Just when you thought it was safe to call yourself Turing-complete.
Veronica seemed to be humming along nicely with her new RAM, and I was chugging away on her next set of parts. However, I started noticing strange behaviour when running test code. Things were getting a little erratic. Simple code that was clearly correct would fail to execute properly. Then the RAM test (which runs automatically on boot up) started failing sometimes. Then, she started failing to boot up at all about half the time. Something was very wrong, but with so many parts, it’s hard to know what.
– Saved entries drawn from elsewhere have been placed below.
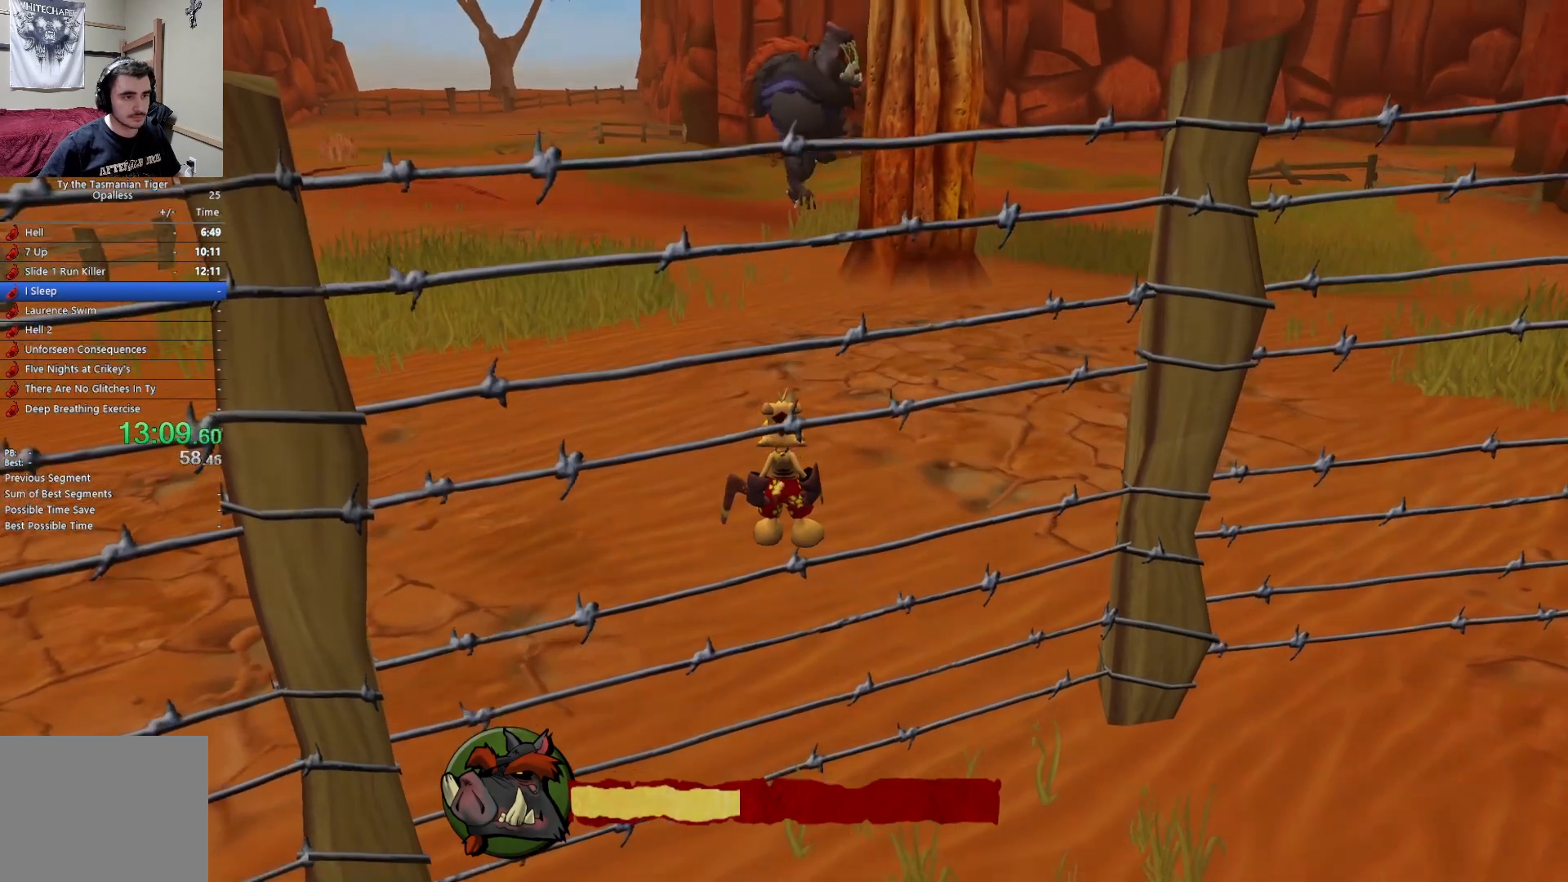
{"keys": [], "events": []}
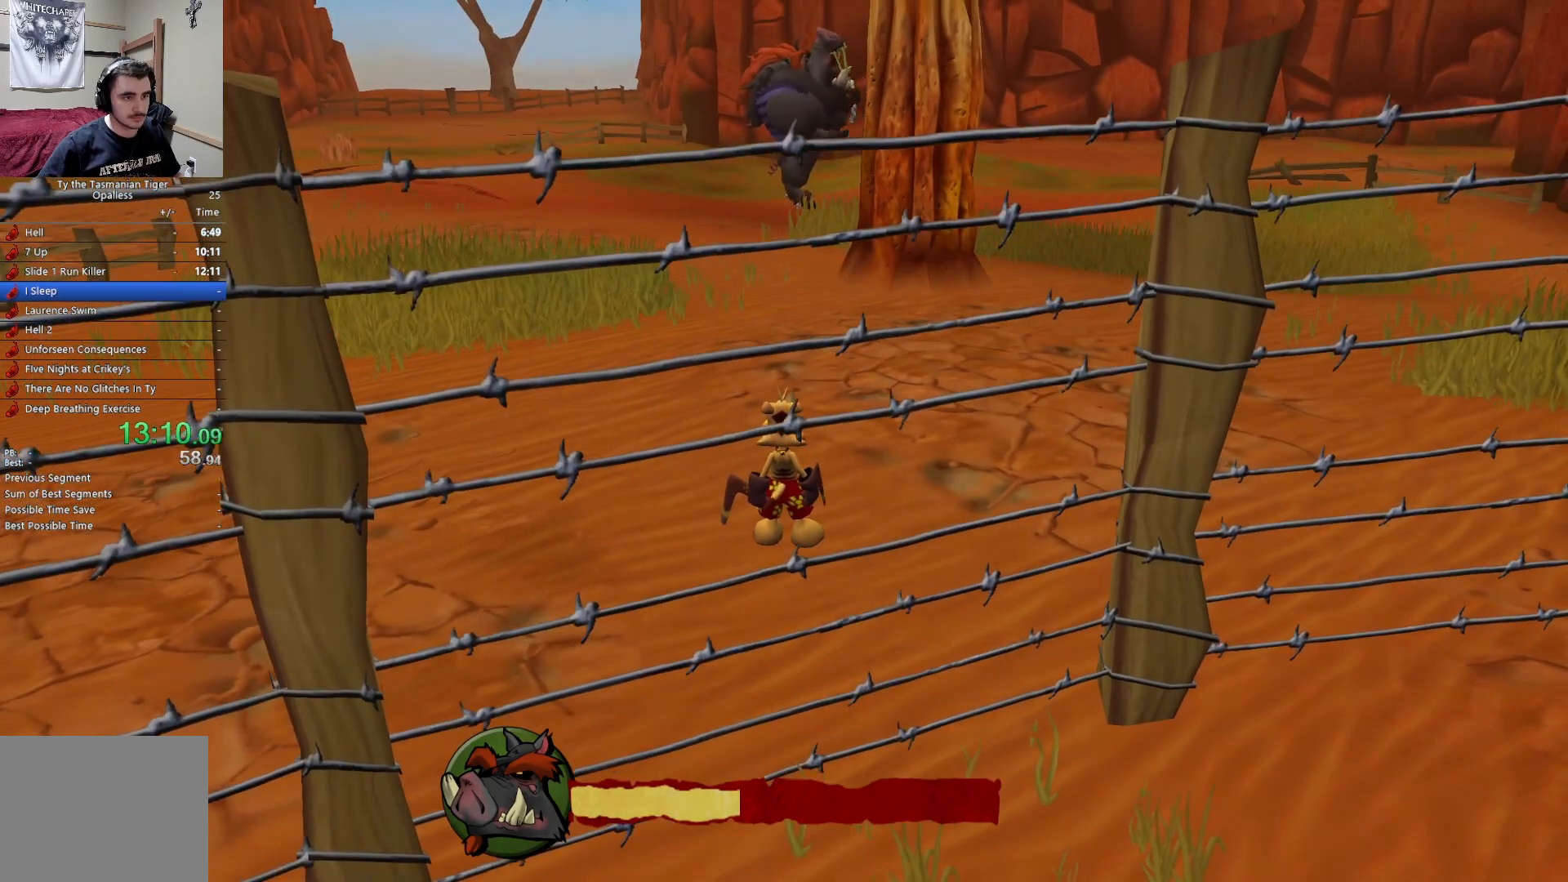
{"keys": [], "events": []}
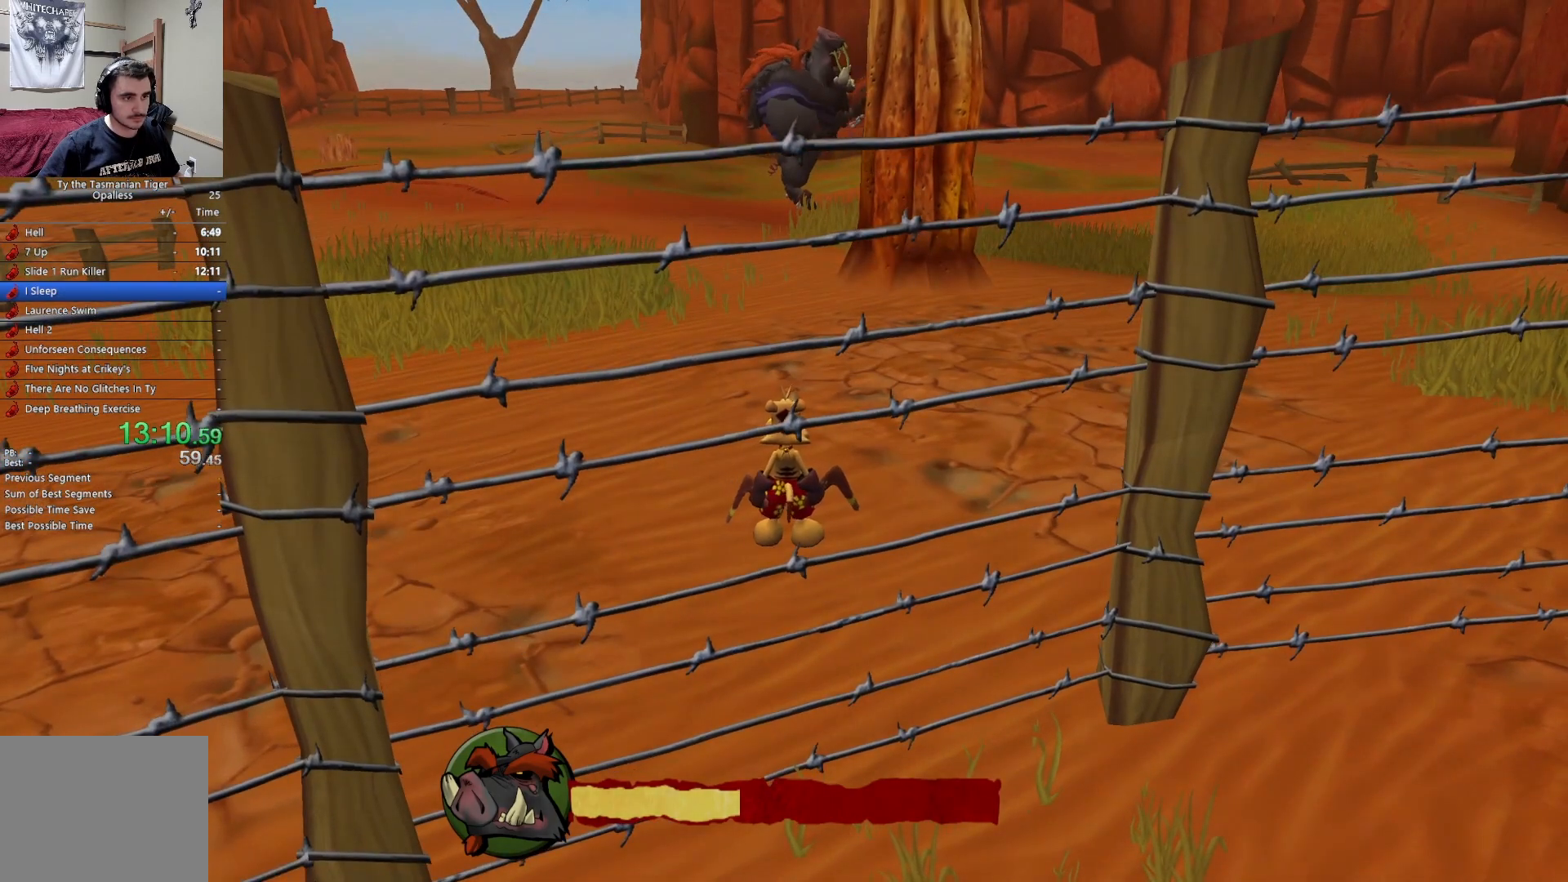
{"keys": [], "events": []}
When faced with a tricky problem in a complex system, a good first step is to isolate some variables. Humans don’t actually solve hard problems. We reduce them into a hundred simple ones and solve those instead. For a problem like this, form hypotheses about what might be wrong, then start testing each hypothesis to eliminate or confirm it.
The most likely culprit for my problems was the last thing I added, namely the RAM Board. The problems were new, so it made sense to aim my blamethrower on the newest part. To check that, I wrote some test code that didn’t require RAM. It just booted up and did some stuff onscreen entirely from ROM. As long as you do everything with registers and don’t try to use the stack, you can run quite a bit of 6502 code with no RAM. That code worked perfectly, so the RAM was starting to seem like the problem.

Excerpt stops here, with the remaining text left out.